L'attribution à la CNCCFP du premier examen des comptes de campagne des candidats à l'élection présidentielle est conforme à la distribution des rôles existant pour les autres élections :

- une autorité administrative indépendante qui :

  • instruit contradictoirement chaque compte de campagne ;
  • approuve, le cas échéant après réformation, ou rejette le compte de campagne ;
  • arrête le montant du remboursement forfaitaire à verser par l'Etat au candidat ;
  • le cas échéant, constate l'absence de dépôt de compte de campagne ;

- un juge de " plein contentieux " (c'est-à-dire disposant du pouvoir de reprendre l'examen de fond en comble et de substituer sa propre décision à celle de l'autorité) contrôlant contradictoirement les décisions de cette autorité.

2°) Quelques particularités sont cependant à signaler par rapport au droit commun des autres élections

  • la CNCCFP peut moduler le montant du remboursement des dépenses de campagne en fonction du nombre et de la gravité des manquements constatés, lorsque ceux-ci ne conduisent pas au rejet du compte (le Conseil peut faire de même s'il est saisi) ;
  • les candidats peuvent contester devant le Conseil constitutionnel toutes les décisions de la CNCCFP qui les concernent (rejet du compte, réformation, fixation du montant du remboursement forfaitaire).

II- L'anticipation du calendrier des parrainages et du scrutin

1°) L'anticipation du calendrier des parrainages

Antérieurement, les parrainages étaient adressés au Conseil constitutionnel jusqu'à 18 jours avant le premier tour de scrutin. Les formulaires de présentation sont désormais adressés aux élus destinataires par l'administration dès la publication du décret de convocation des électeurs et doivent parvenir au Conseil au plus tard à 18 heures le sixième vendredi précédant le scrutin. La période de 8 jours environ laissés aux élus pour " réfléchir " à la présentation d'une candidature est supprimée. Ce délai de réflexion était en effet inutile et source d'envoi prématuré des parrainages au Conseil.

2°) L'anticipation du vote en Amérique et en Polynésie française

Les électeurs votent habituellement le dimanche. Pour éviter que, du fait des décalages horaires, les électeurs de Polynésie française et des territoires français d'Amérique, ainsi que ceux inscrits sur les listes électorales consulaires en Amérique, votent en ayant, le cas échéant, connaissance du sens général du vote en métropole, le scrutin s'y déroulera le samedi.

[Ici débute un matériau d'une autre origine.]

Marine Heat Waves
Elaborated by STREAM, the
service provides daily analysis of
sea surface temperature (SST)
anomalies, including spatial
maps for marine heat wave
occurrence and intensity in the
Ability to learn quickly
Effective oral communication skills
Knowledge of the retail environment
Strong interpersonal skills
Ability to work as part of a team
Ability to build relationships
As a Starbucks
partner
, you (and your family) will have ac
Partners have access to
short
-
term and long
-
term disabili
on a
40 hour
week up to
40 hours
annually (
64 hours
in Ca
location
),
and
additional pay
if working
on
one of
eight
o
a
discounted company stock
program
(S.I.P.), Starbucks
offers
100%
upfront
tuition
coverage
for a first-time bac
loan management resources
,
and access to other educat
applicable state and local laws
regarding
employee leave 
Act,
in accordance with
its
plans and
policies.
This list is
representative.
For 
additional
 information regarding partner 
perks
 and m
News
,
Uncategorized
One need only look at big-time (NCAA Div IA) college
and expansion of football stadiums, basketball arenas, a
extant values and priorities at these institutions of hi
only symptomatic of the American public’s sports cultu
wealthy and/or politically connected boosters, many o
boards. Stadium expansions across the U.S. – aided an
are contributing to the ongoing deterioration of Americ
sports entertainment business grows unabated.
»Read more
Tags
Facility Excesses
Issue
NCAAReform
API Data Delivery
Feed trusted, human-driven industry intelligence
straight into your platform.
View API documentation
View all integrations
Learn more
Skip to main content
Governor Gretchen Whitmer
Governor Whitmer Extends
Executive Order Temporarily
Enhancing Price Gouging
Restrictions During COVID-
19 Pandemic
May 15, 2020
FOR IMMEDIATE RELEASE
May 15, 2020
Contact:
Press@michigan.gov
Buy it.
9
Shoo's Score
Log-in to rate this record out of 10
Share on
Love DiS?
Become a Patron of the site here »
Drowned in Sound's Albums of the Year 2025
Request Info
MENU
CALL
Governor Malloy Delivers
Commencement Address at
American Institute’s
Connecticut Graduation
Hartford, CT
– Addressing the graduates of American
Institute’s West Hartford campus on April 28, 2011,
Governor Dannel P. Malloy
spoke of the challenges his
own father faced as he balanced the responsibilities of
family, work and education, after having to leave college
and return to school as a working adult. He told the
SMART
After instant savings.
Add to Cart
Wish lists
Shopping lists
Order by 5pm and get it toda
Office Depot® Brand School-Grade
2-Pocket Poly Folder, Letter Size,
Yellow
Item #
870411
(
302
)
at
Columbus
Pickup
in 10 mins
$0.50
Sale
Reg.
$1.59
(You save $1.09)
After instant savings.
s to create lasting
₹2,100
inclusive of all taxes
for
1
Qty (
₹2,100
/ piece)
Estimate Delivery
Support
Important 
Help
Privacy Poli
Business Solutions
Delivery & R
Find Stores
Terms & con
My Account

III - Les mesures d'actualisation du cadre juridique de l'élection présidentielle

1°) L'actualisation des dispositions de renvoi du code électoral

La loi organique rend notamment applicables les réformes de 2003 portant sur les procédures de dépôt des comptes de campagne et de contrôle du financement des campagnes électorales (caractère obligatoire de la désignation du mandataire financier, possibilité de recevoir des dons jusqu'au dépôt du compte, etc.).

2°) Les conséquences de diverses modifications législatives récentes ont été tirées

  • le président du gouvernement de la Nouvelle-Calédonie a été ajouté à la liste des personnes habilitées à présenter une candidature ;
  • le Conseil supérieur des Français de l'étranger est désormais l'Assemblée des Français de l'étranger ;
  • il a été tenu compte du changement de régime électoral des conseillers régionaux pour l'affectation à un département de ces élus.

3°) La prise en compte de diverses mesures techniques, la plupart inspirées par le Conseil constitutionnel :

  • la prohibition des formats d'affiches incompatibles avec la taille des panneaux d'affichage les plus courants ;
  • l'utilisation possible d'Internet pour les documents de propagande des candidats ;
  • la fixation d'une date d'installation pour les commissions locales de contrôle ;
  • la fixation d'une date limite de réception par ces mêmes commissions des documents de propagande des candidats ;
  • la fixation d'un tarif métropolitain de remboursement des frais d'impression et d'apposition des documents de propagande des candidats ;
  • le droit d'accès des délégués du Conseil constitutionnel aux procès-verbaux des bureaux de vote.